◆ DIRECTIONS FOR THIS TASK ◆
Work through the data line by line, gathering every line that has the word "March".

Saved entries
════
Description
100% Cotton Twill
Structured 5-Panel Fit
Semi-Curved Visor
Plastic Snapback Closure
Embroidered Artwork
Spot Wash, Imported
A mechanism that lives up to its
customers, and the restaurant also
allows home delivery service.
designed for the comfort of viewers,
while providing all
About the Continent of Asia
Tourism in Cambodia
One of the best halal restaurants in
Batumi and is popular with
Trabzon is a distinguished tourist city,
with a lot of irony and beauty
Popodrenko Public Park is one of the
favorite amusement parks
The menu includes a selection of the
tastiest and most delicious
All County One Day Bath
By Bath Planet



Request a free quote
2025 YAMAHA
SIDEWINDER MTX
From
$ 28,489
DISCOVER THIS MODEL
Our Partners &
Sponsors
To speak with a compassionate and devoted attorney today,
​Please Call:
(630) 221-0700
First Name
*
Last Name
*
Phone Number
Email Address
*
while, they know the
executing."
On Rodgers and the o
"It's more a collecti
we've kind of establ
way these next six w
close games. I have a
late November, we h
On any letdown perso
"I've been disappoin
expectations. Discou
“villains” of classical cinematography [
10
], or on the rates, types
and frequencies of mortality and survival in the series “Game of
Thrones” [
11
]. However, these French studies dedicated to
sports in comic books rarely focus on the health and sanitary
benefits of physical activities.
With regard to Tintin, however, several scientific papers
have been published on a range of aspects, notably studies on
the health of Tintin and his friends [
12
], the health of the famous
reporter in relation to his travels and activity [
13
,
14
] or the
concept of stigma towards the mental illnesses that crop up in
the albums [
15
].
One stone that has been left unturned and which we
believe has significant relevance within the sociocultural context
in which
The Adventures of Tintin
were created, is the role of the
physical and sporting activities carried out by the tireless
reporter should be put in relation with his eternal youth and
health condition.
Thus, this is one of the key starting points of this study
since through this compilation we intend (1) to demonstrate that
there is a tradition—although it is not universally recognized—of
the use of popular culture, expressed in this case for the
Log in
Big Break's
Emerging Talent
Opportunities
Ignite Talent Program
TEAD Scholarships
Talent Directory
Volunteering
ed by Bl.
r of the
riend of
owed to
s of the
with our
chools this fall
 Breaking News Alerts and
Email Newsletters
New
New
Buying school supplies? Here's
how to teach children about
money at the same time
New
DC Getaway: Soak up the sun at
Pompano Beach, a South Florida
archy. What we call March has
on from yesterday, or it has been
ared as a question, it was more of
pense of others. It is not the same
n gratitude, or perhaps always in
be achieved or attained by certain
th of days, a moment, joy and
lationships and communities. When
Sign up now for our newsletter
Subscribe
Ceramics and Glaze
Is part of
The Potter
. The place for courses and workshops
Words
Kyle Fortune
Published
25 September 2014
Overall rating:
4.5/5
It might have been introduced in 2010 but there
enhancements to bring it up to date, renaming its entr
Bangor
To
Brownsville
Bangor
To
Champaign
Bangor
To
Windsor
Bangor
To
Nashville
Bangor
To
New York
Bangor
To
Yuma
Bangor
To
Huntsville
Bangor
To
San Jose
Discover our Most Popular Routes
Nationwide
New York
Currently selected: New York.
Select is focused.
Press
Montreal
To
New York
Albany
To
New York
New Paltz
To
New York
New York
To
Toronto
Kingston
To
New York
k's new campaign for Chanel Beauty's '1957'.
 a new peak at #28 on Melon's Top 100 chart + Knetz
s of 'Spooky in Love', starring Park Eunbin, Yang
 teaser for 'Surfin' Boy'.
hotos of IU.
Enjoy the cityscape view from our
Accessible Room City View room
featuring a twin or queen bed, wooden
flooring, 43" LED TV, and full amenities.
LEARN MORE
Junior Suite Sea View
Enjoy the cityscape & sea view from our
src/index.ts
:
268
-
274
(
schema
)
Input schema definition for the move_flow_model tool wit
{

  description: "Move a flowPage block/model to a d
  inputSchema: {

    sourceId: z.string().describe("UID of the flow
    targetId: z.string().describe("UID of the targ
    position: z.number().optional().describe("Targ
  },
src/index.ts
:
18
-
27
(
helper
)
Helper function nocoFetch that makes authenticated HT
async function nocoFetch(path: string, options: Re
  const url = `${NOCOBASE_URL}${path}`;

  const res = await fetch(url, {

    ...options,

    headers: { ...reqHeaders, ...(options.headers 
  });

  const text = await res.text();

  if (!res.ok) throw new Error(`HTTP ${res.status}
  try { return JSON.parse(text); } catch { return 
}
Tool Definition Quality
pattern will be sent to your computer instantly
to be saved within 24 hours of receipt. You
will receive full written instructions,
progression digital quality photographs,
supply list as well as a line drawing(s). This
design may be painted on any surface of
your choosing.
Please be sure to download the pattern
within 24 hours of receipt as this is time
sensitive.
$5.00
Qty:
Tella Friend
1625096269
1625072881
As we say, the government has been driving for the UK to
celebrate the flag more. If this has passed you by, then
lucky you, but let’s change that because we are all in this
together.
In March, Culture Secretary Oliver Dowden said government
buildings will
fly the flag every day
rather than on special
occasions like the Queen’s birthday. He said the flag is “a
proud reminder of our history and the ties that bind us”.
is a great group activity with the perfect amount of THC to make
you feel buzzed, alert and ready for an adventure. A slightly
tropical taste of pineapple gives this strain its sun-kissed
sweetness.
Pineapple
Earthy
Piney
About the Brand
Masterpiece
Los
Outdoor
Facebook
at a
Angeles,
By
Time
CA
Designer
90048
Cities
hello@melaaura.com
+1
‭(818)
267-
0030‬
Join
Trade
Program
════
◆ RESPONSE FOR THIS EXERCISE ◆
archy. What we call March has
In March, Culture Secretary Oliver Dowden said government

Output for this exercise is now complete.